Going to a pro sports event? You just got added to a facial recognition database

Since 9/11, we have become more and more comfortable with having to navigate enhanced security procedures throughout our everyday lives. The difference between airports before and after may be the most dramatic, but metal detectors, checkpoints and security cameras are literally everywhere now. But what about the security measures that you don’t know about? 

All attendees at New York’s fabled Madison Square Garden are now subject to facial recognition as part of the arena’s security measures. Unfortunately, MSG is offering no information about how this system works. Reporting has only been able to confirm that a facial recognition system is in use.

Critics have concerns about privacy, as facial recognition has been compared to having to “show papers” just to move through public spaces. The technology is still in its infancy and there is increasing data that results are sometimes unreliable, especially with regard to non-white faces. The ideal, which itself is a bit scary, is that there is some reliable record of all your movement, no matter where you go. Even for those who don’t go anywhere interesting, this is still highly creepy.
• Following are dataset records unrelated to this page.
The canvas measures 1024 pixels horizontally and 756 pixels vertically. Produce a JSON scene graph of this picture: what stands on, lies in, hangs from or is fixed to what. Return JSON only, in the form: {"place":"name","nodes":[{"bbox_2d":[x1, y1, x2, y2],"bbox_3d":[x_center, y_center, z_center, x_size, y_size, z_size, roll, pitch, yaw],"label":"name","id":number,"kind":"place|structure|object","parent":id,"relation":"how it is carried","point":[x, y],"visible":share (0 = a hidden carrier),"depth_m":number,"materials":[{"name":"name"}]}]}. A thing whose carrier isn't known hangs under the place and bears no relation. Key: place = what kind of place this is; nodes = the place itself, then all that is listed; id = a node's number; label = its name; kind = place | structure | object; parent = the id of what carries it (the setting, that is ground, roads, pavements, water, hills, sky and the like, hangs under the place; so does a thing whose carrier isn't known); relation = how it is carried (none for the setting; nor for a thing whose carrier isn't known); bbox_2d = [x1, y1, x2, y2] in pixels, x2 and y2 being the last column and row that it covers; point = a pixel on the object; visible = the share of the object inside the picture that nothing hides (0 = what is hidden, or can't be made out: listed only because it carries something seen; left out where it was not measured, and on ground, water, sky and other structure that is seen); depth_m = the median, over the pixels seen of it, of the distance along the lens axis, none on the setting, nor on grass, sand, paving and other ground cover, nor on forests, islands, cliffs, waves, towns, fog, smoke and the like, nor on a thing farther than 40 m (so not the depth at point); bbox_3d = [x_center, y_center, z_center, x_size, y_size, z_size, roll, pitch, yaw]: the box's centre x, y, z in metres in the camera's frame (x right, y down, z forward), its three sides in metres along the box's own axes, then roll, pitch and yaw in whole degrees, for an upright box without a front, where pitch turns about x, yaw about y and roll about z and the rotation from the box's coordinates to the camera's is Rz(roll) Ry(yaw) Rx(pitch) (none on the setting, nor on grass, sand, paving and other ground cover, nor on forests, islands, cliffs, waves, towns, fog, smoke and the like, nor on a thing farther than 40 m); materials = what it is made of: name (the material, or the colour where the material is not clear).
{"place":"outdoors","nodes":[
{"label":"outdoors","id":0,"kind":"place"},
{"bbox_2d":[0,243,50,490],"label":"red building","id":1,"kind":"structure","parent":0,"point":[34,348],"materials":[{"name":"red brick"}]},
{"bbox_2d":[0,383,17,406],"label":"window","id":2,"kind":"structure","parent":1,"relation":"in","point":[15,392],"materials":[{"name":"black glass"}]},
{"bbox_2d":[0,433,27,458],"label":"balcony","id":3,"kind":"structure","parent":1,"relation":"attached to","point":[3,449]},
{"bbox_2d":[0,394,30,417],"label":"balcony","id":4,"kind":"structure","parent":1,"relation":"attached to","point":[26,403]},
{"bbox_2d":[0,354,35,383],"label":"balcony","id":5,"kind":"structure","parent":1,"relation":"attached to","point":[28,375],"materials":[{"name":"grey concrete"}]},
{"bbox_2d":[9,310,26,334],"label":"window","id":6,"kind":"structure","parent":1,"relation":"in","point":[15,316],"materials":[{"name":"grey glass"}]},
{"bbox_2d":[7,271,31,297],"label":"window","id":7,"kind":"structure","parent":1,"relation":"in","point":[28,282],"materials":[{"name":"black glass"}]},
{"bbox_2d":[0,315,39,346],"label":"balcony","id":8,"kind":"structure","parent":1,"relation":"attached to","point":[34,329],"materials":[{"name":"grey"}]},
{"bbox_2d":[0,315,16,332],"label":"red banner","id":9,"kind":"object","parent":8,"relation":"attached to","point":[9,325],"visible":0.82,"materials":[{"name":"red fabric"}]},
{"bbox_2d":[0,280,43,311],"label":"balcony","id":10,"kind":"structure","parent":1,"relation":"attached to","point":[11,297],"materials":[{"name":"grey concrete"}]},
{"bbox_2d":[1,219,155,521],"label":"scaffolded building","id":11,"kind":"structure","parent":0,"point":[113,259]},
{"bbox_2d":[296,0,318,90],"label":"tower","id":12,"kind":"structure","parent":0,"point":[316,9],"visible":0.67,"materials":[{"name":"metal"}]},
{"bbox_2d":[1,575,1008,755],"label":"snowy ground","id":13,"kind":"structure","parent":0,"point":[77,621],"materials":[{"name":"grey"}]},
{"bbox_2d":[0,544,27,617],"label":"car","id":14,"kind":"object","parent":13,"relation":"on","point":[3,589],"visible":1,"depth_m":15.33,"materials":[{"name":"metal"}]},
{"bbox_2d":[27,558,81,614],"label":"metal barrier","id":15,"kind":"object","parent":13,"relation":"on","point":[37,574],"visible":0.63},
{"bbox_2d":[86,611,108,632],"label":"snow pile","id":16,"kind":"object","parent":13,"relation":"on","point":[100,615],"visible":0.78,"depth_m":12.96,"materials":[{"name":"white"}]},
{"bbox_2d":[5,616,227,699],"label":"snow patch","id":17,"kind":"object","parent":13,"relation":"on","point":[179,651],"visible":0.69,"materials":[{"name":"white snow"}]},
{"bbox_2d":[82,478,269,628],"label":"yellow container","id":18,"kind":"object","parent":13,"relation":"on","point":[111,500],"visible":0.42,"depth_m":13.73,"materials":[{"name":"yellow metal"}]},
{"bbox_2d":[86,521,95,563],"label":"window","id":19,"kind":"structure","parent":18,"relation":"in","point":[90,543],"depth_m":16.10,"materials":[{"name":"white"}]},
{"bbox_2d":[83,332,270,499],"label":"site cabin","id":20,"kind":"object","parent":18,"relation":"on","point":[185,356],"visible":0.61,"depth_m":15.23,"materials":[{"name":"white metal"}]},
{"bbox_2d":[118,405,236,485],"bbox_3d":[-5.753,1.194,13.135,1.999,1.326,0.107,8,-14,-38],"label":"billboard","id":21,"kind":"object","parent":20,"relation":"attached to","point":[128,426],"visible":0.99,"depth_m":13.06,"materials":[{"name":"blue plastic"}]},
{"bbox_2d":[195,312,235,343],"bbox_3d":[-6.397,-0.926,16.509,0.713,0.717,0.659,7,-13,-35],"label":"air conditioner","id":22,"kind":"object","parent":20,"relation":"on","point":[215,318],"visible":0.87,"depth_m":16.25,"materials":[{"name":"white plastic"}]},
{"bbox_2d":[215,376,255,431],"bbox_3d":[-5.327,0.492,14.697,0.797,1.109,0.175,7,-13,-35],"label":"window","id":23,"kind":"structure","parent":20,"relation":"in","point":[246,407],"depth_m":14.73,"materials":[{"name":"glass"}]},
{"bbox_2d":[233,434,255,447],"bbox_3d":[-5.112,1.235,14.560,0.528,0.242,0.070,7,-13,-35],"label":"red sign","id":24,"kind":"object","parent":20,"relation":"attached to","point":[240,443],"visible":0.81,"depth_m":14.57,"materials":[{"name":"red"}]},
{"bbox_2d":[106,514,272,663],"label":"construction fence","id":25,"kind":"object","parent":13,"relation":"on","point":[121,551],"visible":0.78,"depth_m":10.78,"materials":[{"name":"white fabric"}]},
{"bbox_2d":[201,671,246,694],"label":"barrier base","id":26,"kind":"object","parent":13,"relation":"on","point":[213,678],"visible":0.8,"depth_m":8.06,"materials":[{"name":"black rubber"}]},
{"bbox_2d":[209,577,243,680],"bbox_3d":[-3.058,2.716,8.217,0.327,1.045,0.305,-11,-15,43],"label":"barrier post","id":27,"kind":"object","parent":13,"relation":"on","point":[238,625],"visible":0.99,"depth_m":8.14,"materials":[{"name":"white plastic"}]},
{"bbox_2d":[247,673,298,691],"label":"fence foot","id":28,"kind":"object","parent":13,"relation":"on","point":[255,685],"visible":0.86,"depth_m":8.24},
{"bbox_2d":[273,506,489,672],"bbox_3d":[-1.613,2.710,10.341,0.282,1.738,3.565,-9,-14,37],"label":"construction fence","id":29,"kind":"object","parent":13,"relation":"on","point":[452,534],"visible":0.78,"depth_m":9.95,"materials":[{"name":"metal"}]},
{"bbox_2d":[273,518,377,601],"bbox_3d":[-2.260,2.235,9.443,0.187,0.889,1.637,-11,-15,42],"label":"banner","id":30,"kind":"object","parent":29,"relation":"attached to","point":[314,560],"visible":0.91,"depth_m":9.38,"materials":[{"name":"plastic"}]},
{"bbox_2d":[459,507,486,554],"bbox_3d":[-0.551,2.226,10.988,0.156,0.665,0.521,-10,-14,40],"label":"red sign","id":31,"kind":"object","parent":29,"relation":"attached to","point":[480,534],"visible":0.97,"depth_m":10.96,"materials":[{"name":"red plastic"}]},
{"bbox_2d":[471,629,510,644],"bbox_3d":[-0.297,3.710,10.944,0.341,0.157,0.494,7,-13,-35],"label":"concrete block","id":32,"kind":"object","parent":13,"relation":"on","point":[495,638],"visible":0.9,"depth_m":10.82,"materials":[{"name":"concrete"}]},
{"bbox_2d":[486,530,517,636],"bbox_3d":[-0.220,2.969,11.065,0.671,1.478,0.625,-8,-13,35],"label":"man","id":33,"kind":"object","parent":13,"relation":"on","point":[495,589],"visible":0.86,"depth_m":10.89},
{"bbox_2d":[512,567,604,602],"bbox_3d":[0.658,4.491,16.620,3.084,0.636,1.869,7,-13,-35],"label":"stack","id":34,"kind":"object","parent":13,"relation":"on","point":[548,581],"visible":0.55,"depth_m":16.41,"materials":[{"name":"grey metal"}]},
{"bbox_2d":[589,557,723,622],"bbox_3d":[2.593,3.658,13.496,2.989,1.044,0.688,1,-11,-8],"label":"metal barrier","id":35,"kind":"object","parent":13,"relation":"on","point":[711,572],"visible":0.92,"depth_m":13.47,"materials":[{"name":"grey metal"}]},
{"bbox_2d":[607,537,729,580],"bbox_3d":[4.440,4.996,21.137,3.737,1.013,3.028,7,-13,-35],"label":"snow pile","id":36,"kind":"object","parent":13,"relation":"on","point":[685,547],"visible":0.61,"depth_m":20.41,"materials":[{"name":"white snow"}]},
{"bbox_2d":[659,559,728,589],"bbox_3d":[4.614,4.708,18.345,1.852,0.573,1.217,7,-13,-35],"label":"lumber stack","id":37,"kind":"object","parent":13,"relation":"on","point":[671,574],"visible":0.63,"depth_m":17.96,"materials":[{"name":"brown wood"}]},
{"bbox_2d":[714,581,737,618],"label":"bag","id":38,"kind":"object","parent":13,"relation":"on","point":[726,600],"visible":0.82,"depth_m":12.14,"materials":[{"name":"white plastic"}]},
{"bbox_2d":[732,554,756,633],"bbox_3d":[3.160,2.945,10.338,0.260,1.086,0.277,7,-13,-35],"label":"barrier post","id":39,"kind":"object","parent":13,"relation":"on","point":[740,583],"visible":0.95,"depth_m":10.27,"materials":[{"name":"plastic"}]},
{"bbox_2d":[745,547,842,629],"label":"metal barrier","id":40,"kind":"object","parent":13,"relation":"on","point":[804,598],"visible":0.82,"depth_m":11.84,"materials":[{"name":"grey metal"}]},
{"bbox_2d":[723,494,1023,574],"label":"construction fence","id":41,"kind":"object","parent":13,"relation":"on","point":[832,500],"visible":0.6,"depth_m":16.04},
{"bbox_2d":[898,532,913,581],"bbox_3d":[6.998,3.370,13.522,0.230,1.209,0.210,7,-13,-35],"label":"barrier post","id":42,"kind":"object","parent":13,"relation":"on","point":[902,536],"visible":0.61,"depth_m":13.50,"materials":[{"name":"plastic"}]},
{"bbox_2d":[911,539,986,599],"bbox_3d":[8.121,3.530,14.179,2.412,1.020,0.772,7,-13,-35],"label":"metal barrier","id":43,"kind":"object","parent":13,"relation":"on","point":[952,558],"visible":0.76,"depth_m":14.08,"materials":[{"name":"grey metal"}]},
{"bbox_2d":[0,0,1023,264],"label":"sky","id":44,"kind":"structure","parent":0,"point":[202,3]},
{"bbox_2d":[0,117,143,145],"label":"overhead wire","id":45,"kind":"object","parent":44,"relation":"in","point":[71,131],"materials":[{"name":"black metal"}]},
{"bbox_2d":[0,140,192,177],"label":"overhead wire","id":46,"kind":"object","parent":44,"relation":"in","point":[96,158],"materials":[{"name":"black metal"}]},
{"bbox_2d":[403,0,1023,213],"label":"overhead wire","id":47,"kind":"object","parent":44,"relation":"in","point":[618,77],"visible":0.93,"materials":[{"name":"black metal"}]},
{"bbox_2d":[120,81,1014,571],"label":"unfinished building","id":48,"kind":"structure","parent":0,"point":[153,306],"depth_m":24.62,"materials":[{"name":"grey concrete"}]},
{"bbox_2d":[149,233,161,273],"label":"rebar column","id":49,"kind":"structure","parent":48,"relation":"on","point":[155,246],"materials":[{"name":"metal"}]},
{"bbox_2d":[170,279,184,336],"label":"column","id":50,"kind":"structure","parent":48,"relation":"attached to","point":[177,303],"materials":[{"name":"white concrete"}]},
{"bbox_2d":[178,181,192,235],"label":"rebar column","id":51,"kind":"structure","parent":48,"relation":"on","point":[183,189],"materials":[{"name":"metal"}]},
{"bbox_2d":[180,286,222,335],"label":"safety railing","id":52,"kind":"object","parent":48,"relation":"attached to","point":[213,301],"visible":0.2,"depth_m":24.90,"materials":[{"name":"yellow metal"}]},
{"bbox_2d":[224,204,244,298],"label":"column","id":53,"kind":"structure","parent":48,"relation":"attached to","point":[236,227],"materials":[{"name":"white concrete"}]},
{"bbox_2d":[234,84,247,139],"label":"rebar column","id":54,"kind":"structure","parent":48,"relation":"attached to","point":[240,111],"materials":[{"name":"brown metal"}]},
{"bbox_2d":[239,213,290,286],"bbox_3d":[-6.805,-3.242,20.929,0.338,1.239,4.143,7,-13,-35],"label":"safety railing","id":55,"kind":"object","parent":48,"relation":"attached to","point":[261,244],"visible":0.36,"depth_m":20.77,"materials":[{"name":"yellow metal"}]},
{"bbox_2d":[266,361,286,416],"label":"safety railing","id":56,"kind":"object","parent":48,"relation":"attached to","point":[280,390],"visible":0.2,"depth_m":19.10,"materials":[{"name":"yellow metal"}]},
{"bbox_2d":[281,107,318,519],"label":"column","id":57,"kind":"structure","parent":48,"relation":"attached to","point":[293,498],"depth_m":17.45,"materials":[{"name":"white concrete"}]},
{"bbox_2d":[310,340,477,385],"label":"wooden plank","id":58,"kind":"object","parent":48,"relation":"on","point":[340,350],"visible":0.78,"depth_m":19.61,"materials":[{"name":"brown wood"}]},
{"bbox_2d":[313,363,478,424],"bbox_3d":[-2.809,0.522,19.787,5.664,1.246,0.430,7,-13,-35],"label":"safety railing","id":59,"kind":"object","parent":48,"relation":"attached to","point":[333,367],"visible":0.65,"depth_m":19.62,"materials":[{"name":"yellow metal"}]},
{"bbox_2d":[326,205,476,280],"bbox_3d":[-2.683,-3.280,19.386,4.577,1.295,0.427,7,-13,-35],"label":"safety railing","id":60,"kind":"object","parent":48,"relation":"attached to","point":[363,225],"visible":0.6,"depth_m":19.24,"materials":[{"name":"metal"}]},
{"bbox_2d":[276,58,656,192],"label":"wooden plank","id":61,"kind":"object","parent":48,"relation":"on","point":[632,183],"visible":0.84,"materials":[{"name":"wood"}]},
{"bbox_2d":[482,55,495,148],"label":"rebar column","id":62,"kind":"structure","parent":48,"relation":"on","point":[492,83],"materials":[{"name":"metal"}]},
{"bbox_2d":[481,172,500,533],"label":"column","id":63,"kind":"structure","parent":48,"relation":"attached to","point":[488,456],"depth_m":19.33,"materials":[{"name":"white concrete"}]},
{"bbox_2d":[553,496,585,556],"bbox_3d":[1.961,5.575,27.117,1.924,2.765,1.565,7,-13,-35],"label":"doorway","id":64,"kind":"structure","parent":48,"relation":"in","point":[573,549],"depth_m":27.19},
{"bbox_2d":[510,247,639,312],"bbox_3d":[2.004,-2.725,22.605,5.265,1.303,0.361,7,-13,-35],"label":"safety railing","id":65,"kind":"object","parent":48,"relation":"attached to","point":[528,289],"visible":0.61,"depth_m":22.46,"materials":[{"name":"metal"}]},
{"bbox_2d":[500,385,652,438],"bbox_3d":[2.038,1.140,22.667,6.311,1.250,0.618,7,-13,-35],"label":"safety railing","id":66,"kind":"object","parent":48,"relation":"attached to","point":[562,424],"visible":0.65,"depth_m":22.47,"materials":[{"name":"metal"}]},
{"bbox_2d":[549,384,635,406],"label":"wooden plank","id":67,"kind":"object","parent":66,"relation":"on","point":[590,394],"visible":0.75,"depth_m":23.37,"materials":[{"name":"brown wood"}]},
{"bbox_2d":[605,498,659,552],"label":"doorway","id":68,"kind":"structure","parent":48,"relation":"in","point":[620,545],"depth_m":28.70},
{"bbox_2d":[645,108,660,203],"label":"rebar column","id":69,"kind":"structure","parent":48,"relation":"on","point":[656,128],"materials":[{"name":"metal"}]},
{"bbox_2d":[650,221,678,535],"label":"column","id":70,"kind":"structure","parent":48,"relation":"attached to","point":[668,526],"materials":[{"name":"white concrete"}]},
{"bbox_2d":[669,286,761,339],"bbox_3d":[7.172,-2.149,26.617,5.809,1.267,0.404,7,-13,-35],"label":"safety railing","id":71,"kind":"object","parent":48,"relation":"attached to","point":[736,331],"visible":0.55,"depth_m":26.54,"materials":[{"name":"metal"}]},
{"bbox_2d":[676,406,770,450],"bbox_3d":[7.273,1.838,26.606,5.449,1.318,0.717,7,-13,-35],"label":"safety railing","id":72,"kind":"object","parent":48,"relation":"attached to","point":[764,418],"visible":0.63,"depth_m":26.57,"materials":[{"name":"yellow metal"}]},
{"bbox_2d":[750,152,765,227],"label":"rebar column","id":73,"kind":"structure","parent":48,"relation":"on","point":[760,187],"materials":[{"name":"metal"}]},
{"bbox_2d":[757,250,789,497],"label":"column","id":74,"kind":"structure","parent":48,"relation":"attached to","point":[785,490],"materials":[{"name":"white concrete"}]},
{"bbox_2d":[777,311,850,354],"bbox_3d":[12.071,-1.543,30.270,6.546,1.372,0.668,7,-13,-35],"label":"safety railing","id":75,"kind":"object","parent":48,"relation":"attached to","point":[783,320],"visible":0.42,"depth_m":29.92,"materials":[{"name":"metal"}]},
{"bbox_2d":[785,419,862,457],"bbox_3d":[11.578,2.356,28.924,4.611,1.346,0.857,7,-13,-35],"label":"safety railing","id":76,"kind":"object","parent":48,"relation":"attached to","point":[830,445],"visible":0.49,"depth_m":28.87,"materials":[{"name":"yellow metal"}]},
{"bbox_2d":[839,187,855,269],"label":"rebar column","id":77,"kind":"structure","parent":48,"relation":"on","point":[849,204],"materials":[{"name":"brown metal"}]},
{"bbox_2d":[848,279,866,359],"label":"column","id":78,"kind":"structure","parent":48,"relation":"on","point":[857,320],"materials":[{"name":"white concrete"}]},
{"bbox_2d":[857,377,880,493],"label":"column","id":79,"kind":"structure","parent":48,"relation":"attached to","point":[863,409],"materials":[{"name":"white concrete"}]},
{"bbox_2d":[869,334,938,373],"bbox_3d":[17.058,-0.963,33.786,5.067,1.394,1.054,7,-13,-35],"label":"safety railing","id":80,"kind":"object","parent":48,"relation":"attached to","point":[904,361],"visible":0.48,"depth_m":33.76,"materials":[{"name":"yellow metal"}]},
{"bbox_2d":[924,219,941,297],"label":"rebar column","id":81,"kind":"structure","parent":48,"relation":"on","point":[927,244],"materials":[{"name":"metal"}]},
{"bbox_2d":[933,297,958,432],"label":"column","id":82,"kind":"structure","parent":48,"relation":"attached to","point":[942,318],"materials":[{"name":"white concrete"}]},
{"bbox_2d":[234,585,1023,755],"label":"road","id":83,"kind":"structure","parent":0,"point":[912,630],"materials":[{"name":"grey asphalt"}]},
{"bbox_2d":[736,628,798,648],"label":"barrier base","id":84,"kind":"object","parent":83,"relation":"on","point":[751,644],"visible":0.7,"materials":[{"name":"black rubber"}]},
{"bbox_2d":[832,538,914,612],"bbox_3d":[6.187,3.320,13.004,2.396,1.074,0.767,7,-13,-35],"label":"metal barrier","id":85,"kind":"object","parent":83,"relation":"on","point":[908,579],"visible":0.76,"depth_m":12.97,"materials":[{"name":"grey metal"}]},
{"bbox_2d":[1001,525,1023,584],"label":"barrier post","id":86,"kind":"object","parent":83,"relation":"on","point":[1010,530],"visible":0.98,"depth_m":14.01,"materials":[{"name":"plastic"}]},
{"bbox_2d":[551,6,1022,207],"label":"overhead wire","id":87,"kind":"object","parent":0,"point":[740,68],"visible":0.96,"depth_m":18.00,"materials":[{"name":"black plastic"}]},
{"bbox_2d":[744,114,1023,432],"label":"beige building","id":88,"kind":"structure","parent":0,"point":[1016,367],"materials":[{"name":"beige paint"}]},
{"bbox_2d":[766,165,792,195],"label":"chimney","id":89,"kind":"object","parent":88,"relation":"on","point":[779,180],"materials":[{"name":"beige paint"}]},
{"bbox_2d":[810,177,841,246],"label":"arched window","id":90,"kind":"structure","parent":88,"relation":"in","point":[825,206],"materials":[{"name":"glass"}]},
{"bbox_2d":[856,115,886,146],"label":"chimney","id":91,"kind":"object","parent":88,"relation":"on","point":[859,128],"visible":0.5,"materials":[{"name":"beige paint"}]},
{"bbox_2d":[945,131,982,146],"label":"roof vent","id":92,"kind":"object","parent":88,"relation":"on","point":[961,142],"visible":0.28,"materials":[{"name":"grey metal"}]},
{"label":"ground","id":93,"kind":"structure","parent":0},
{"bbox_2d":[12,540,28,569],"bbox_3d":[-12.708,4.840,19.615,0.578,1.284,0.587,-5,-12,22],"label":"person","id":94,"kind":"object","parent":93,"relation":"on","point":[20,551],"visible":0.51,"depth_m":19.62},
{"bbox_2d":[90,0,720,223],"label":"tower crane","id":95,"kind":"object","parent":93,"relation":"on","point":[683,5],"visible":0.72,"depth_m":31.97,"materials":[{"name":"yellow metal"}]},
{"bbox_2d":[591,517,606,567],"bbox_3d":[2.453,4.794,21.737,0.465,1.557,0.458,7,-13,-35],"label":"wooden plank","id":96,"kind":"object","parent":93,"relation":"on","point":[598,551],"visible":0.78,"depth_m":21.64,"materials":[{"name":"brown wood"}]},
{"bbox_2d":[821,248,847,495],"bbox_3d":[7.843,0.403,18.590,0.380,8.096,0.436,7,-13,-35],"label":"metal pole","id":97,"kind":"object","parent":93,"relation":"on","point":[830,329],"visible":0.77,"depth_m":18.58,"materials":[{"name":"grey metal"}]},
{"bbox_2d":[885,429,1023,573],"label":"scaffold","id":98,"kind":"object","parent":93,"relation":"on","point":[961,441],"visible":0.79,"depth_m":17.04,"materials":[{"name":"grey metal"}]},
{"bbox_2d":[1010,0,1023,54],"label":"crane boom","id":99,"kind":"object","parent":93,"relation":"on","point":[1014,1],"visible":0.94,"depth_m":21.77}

Once someone knows your face, they can now identify you. 

Marketers are at the leading edge of facial recognition, estimating age and gender in order to micro target people in public the way microtargeting is done online. The hoped-for result is an individualized marketing strategy that has a much higher rate of success for each targeted person. The problem is that it doesn’t work as well if people know you are doing it. For that reason, much of facial recognition tech has an air of “unobtrusiveness” (i.e. secrecy) to it. This inherently means that people are not consenting.

The other inherent aspect of facial recognition is the record it creates. It may seem axiomatic, but the technology requires a record of the face scanned. Attempts to anonymize the image are problematic because data can always be un-anonymized. The fact that there is a record of who was where and when is of vital importance to law enforcement. Since the industry and tech are so new, there is almost no regulation addressing what private marketing and security companies can do with your data after they take it without asking. 

The potential of facial recognition is immense and more than a little frightening. It’s important to know that it’s already out there, in use. And somewhere your face might be in some unknown person or government’s database.